→ **What to do**
Pull every line containing the word "that" from the records.

→ **Data extract**
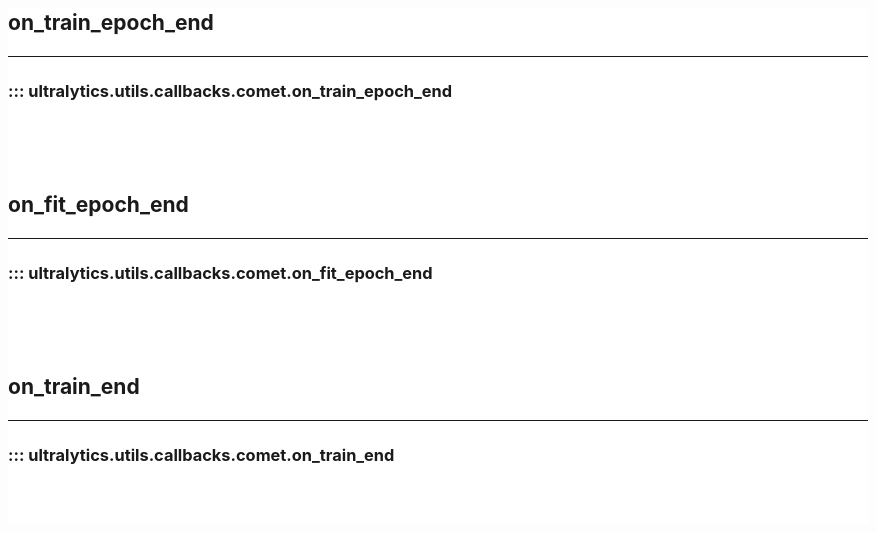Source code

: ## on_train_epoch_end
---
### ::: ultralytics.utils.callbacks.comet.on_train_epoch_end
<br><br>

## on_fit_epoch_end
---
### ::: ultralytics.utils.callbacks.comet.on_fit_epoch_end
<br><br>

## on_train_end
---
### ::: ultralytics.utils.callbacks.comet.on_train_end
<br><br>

---

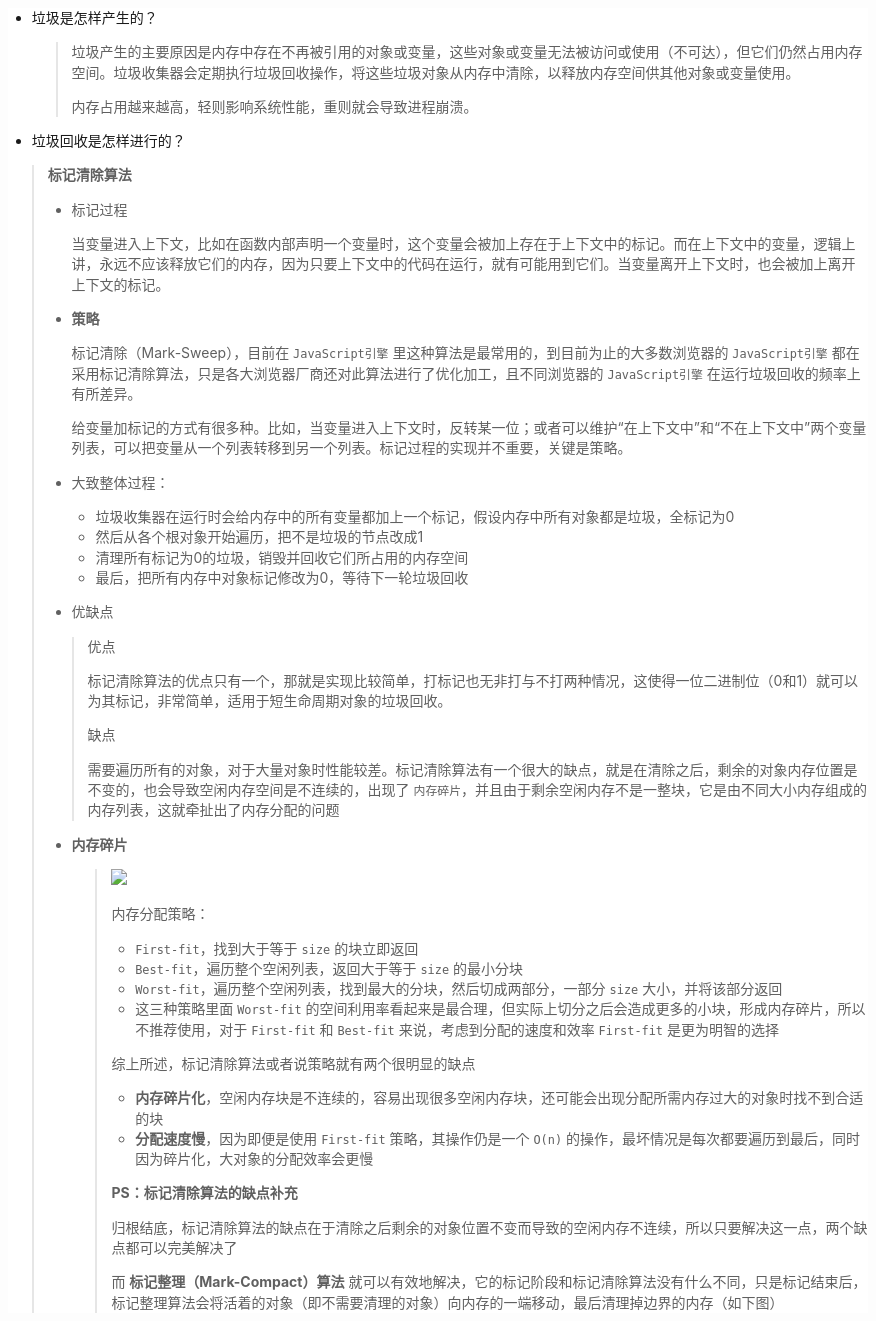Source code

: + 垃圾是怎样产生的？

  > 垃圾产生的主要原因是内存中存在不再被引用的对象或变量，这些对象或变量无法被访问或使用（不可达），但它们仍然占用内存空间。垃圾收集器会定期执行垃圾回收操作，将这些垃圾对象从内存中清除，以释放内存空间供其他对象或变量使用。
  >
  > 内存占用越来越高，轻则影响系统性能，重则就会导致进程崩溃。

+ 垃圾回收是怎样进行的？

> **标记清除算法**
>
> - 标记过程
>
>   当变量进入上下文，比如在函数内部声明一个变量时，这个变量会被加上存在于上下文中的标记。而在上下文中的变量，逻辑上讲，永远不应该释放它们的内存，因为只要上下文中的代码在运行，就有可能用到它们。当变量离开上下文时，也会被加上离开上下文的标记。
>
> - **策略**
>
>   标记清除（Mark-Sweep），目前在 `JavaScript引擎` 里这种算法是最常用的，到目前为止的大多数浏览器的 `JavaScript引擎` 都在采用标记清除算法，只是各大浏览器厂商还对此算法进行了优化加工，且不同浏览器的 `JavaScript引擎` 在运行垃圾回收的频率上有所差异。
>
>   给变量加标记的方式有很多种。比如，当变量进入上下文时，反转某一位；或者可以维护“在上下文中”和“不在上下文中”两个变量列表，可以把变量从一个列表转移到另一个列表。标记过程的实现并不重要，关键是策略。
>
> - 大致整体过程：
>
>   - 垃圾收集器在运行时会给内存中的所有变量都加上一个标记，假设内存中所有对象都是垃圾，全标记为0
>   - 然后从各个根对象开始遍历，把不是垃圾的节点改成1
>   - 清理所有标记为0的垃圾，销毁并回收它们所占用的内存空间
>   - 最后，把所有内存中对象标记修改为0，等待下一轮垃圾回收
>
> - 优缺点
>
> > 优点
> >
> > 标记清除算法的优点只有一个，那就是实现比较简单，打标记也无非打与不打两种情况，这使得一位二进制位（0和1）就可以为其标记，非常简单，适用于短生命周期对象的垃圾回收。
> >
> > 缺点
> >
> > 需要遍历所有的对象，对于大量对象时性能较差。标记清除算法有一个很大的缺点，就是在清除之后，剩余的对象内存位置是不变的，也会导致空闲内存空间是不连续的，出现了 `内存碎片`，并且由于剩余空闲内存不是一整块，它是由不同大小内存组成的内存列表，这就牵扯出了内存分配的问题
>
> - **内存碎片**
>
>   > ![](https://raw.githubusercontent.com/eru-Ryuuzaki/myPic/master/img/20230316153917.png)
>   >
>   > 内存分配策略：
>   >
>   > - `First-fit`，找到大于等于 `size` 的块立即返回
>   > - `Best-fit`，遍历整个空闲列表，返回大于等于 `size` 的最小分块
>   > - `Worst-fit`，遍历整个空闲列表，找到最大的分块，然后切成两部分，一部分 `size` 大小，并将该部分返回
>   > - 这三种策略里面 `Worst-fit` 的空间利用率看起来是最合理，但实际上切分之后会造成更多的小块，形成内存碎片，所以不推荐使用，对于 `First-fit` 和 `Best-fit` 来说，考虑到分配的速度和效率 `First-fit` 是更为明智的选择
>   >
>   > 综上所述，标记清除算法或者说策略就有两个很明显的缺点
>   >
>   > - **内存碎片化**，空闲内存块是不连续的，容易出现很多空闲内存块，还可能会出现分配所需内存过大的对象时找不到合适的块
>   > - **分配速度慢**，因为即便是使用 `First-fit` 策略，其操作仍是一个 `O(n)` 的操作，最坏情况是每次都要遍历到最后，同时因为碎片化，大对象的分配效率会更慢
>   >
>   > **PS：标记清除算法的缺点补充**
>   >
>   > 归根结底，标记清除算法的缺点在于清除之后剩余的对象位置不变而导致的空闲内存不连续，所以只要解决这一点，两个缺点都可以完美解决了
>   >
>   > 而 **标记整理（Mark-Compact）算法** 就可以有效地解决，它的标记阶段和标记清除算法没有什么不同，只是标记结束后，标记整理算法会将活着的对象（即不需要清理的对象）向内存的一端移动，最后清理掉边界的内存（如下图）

--

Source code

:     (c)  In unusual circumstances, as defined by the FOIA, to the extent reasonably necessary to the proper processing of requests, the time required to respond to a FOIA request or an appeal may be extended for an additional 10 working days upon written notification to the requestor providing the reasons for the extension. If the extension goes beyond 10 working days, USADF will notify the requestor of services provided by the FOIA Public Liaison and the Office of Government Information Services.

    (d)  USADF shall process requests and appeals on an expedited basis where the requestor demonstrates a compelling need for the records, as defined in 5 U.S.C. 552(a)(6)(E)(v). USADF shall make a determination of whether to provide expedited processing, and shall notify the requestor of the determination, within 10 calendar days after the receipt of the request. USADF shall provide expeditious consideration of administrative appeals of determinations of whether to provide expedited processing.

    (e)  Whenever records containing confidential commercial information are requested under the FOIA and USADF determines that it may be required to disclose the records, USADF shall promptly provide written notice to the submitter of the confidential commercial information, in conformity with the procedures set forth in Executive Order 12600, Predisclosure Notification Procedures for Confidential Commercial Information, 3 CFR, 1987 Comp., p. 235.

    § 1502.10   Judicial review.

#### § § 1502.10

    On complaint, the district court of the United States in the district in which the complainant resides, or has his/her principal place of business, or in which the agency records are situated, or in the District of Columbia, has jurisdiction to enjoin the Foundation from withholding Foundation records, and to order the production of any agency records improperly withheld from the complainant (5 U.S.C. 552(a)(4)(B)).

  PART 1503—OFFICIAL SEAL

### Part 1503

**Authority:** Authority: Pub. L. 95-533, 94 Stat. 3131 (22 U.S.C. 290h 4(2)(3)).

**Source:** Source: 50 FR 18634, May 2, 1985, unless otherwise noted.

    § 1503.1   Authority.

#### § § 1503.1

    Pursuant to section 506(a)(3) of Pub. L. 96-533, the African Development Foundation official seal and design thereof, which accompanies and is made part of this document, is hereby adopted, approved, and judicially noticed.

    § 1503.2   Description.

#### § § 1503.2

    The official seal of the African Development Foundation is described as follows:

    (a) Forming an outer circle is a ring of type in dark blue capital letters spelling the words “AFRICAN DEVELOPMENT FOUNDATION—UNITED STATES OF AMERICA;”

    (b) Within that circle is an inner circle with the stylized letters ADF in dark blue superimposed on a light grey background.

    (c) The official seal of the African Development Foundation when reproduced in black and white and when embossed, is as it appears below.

→ **Response to the task**
    (e)  Whenever records containing confidential commercial information are requested under the FOIA and USADF determines that it may be required to disclose the records, USADF shall promptly provide written notice to the submitter of the confidential commercial information, in conformity with the procedures set forth in Executive Order 12600, Predisclosure Notification Procedures for Confidential Commercial Information, 3 CFR, 1987 Comp., p. 235.
    (b) Within that circle is an inner circle with the stylized letters ADF in dark blue superimposed on a light grey background.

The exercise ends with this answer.